The code below is used in my home controller to render the image, and is an exact copy of the FitImage method in the Image Transform class that the handler uses ...
public ActionResult MvcImage()
{
var file = Server.MapPath("~/Content/test.jpg");
var img = System.Drawing.Image.FromFile(file);
var sizedImg = MsScale(img);
var newFile = Server.MapPath("~/App_Data/test.jpg");
if (System.IO.File.Exists(newFile))
{
System.IO.File.Delete(newFile);
}
sizedImg.Save(newFile);
return File(newFile, "image/jpeg");
}
private Image MsScale(Image img)
{
var scaled_height = 267;
var scaled_width = 400;
int resizeWidth = 400;
int resizeHeight = 267;
if (img.Height == 0)
{
resizeWidth = img.Width;
resizeHeight = scaled_height;
}
else if (img.Width == 0)
{
resizeWidth = scaled_width;
resizeHeight = img.Height;
}
else
{
if (((float)img.Width / (float)img.Width < img.Height / (float)img.Height))
{
resizeWidth = img.Width;
resizeHeight = scaled_height;
}
else
{
resizeWidth = scaled_width;
resizeHeight = img.Height;
}
}
Bitmap newimage = new Bitmap(resizeWidth, resizeHeight);
Graphics gra = Graphics.FromImage(newimage);
SetupGraphics(gra);
gra.DrawImage(img, 0, 0, resizeWidth, resizeHeight);
return newimage;
}
private void SetupGraphics(Graphics graphics)
{
graphics.CompositingMode = CompositingMode.SourceCopy;
graphics.CompositingQuality = CompositingQuality.HighSpeed;
graphics.InterpolationMode = InterpolationMode.HighQualityBicubic;
graphics.SmoothingMode = SmoothingMode.HighSpeed;
}
If you don't set the quality on the encoder, it uses 100 by default. You'll never get a good size reduction by using 100 due to the way image formats like JPEG work.
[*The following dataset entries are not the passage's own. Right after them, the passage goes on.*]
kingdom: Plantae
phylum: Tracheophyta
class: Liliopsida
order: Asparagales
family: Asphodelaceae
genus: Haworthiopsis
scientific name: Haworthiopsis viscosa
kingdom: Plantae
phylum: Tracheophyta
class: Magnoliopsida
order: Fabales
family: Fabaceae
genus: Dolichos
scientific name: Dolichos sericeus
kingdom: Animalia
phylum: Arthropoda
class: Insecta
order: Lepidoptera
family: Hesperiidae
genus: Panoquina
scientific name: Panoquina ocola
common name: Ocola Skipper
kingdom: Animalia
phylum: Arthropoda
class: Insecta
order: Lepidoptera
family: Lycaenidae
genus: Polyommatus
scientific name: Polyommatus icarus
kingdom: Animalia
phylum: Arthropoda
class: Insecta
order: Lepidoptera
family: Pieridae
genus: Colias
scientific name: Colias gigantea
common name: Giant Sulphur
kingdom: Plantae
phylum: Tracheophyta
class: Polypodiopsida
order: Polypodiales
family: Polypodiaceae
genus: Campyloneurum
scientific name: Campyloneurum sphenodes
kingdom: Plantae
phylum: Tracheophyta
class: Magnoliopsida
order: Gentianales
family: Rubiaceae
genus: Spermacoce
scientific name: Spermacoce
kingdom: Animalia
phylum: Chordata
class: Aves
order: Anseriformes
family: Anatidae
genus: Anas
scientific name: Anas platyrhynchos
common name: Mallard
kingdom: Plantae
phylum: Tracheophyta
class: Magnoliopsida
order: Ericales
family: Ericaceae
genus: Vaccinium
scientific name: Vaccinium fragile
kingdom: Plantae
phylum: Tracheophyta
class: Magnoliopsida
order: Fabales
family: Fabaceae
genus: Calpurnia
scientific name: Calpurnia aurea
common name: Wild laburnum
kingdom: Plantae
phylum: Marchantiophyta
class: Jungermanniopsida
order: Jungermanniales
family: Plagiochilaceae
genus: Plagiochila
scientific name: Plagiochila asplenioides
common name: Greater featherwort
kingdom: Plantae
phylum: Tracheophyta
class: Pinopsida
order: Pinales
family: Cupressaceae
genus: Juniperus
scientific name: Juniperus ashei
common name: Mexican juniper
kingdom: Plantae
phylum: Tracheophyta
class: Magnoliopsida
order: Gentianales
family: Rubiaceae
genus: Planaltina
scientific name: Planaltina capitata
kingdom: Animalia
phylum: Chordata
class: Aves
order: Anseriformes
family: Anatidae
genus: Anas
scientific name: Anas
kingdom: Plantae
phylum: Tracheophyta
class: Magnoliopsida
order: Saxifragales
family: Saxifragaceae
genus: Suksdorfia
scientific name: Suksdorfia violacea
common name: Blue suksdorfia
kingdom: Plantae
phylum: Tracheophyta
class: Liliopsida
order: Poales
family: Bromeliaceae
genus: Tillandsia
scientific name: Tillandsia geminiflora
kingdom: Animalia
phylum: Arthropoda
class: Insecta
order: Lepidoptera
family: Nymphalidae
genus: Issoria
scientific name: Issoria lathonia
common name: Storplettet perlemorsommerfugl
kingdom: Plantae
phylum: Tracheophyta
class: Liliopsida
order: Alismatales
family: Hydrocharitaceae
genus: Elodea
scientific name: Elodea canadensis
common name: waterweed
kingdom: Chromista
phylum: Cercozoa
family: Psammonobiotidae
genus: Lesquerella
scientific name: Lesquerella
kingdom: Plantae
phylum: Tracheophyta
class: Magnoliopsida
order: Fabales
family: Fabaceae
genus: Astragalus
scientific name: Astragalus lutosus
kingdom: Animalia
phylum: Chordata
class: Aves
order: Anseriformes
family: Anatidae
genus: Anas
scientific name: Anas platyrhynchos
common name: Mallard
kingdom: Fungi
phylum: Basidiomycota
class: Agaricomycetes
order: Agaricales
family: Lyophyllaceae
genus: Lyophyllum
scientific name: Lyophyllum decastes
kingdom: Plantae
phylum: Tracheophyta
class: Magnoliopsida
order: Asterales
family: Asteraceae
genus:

I've got a VB.net code example of how to set the quality parameter that you should be able to adapt.
80L here is the quality setting. 80 still gives you a fairly high quality image, but at DRASTIC size reduction over 100.
Dim graphic As System.Drawing.Graphics = System.Drawing.Graphics.FromImage(newImage)
graphic.InterpolationMode = Drawing.Drawing2D.InterpolationMode.HighQualityBicubic
graphic.SmoothingMode = Drawing.Drawing2D.SmoothingMode.HighQuality
graphic.PixelOffsetMode = Drawing.Drawing2D.PixelOffsetMode.HighQuality
graphic.CompositingQuality = Drawing.Drawing2D.CompositingQuality.HighQuality
graphic.DrawImage(sourceImage, 0, 0, width, height)
' now encode and send the new image
' This is the important part
Dim info() As Drawing.Imaging.ImageCodecInfo = Drawing.Imaging.ImageCodecInfo.GetImageEncoders()
Dim encoderParameters As New Drawing.Imaging.EncoderParameters(1)
encoderParameters.Param(0) = New Drawing.Imaging.EncoderParameter(Drawing.Imaging.Encoder.Quality, 80L)
ms = New System.IO.MemoryStream
newImage.Save(ms, info(1), encoderParameters)
When you save or otherwise write the image after setting the encoder parameters, it'll output it using the JPEG encoder (in this case) set to quality 80. That will get you the size savings you're looking for.
I believe it's defaulting to PNG format also, although Tridus' solution solves that also.
However, I highly suggest using this MVC-friendly library instead, as it avoids all the image resizing pitfalls and doesn't leak memory. It's very lightweight, free, and fully supported.